Social democracy was the self organising culture and
media, the time and the space, of the self conscious
working class.

In its legal phase, the german social democrats made
great use of the press. They were eary adopters of
the connection between telegraphy and the newspaper.
They formed news agencies, they organised the distribution
and ordering of news according to what we would now
recognise as modern journalistic practices. They were,
as a political movement, ahead of their time. These
techniques are often assumed to orginate in the military,
but that is to take too narrow a focus. The techniques
of modern communication originate in the struggle for
power, both political and military -- and social democracy
was an early and effective adopter of such techniques.
Indeed, its not going too far to see the turning of
various european ruling classes to far right alternatives
as a reaction to the spontaneous self organising of the
working class and the successful alliances it often
forged with peasant interests in the countryside. 

Even as late as the eary 30s, german social democrats
expanded the range of media vectors along which they
competed to radio and cinema. The best known examples
include Brecht's film work and Benjamin's radio programs
for children. That this media politics was defeated is
in itself no reason to dismiss it -- or forget it. 
Social democracy became a simulacrum of itself, as Guy
Debord argues --but this was not a bad thing. It was
an inevitable outcome of the struggle for power along the
new vectors of the media. The 20s and 30s were the time
when power *became* vectoral. It has become so again.

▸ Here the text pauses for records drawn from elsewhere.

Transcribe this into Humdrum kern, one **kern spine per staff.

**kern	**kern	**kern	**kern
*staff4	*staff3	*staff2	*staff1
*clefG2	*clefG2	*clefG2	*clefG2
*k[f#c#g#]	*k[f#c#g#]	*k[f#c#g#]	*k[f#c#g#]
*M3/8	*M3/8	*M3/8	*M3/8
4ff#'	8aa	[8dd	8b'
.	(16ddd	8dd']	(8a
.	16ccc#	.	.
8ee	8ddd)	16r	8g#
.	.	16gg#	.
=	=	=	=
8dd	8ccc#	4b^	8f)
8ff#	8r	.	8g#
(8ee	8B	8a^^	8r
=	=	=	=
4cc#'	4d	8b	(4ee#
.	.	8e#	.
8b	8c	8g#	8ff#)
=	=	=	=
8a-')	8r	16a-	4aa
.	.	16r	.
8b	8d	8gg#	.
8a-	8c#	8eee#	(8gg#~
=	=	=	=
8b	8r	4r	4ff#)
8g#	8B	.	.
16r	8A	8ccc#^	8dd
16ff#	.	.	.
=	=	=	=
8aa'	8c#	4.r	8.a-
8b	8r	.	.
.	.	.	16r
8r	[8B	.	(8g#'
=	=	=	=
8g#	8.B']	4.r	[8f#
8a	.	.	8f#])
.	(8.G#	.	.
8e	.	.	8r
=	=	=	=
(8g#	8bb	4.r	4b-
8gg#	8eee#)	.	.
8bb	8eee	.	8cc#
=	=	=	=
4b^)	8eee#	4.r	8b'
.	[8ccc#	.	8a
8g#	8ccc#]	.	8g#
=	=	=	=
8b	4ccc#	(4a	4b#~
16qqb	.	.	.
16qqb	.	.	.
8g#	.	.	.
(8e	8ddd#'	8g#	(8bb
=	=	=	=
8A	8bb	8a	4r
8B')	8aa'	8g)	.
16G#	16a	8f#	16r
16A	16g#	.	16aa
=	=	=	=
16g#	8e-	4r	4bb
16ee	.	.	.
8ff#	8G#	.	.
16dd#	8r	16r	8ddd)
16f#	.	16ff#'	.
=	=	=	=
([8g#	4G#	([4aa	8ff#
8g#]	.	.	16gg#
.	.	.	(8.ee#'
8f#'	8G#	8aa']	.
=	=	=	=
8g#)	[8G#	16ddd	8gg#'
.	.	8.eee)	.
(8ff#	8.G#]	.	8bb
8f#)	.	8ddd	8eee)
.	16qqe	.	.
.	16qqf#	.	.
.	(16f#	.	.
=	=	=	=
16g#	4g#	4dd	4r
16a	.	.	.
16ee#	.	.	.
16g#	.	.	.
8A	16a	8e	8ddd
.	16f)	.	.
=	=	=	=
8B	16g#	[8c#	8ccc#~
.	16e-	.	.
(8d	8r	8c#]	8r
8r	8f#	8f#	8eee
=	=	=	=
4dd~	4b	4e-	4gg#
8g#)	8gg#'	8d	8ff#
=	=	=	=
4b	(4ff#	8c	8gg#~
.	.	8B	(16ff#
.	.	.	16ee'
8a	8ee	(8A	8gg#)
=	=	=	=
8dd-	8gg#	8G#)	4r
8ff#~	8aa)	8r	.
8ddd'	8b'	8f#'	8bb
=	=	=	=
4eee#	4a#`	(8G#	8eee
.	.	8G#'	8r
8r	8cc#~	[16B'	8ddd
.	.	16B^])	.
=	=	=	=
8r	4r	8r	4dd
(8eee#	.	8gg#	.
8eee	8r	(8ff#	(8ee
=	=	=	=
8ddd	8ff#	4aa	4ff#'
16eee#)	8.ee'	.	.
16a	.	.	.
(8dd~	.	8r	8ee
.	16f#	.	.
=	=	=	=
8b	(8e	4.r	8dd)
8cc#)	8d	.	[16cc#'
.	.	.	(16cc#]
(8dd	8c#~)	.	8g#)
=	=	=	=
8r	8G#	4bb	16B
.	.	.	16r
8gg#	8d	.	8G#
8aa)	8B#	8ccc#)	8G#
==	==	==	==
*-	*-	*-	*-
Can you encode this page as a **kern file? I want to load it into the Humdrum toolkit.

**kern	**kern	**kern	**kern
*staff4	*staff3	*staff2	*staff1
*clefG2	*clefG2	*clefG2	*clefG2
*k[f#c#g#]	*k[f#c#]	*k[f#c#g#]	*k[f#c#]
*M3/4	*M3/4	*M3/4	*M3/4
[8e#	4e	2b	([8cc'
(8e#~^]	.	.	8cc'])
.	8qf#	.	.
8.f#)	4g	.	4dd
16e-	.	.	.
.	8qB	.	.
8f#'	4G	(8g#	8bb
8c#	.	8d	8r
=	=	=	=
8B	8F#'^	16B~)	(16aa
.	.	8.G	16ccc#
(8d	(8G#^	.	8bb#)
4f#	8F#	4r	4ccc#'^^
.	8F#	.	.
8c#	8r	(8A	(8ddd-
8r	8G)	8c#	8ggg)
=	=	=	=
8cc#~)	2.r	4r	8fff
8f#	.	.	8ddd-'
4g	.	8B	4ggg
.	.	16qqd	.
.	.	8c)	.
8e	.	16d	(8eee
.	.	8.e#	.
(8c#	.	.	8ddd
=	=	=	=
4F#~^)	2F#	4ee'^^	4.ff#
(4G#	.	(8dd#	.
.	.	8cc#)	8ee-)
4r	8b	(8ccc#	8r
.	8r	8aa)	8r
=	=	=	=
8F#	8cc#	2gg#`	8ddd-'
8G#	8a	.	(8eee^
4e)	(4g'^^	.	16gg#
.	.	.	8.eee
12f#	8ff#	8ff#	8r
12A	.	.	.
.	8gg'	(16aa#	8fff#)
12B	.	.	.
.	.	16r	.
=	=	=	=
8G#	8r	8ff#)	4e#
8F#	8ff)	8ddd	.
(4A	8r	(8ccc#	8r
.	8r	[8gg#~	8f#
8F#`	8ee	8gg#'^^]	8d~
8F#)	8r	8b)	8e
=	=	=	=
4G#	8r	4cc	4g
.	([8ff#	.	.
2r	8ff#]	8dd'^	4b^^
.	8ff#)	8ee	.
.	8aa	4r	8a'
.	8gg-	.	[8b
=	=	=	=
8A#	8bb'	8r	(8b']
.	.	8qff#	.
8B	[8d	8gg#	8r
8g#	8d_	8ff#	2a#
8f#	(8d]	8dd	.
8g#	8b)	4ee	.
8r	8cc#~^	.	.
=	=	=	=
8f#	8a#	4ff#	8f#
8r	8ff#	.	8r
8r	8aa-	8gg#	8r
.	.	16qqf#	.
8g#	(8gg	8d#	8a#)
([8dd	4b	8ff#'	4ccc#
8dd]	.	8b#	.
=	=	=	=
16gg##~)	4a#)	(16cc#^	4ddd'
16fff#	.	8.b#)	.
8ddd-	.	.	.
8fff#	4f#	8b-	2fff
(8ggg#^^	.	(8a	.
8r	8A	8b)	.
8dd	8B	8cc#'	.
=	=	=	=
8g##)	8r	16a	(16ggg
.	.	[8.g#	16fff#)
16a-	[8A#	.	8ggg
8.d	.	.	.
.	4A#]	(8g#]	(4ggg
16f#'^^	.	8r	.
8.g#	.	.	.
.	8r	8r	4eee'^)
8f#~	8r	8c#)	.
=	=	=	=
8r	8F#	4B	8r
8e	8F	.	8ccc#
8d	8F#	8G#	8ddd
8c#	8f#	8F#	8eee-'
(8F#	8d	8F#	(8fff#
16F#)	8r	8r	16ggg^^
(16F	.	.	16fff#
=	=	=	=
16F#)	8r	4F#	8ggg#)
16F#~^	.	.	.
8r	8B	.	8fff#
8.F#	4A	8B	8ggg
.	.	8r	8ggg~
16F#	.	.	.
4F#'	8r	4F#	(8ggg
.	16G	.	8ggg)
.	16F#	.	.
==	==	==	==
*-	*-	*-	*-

What is perhaps distinctive about social democratic media
politics is that it does not see 'culture' as some
pre existing, authentic source of identity. It sees it
as process and practice, as the sponaneous creation of
forms of accumulation and dispersal of images and stories.
This may take a state sanctioned form or not. It may
use market based or state based forms -- and perhaps
survives best in a mixed economy that supports both. 
Its a pragmatic politics, not based in a belief in either
the market or even in the media itself. This i think is
a key point at the moment: while many people can now
adopt a sceptical stance in relation to the Smithian
faith of George Gilder and others in the natural affinity
of the net with the market, there is still a lingering
faith in the net as a liberatory media in and of itself. 
I think the lesson from the prehistory of mdia politics
is that such a faith is always misplaced. Whatever the
*potential* of the form, it always has other potentials
as well. The net is neither essentially and necessarily
democratic nor militaristic -- it has all kinds of
potentials. Some as yet unknown. There is no need to
enquire as to its essence, but every reason to experiment
with its possibilities. A social democratic practice
parts company with criticism -- be it conservative or
allegedly radical. 

Social democracy was *always* a politics of the media, 
perhaps before it was anything else. This at least is what
I argued in _Virtual Geography. AS a democratic politics,
it organises consciousness and the capacity to act across
space, so that it can be deployed effectively in the unfolding
of political time. 

McKenzie Wark
netletter #3

"We no longer have roots, we have aerials."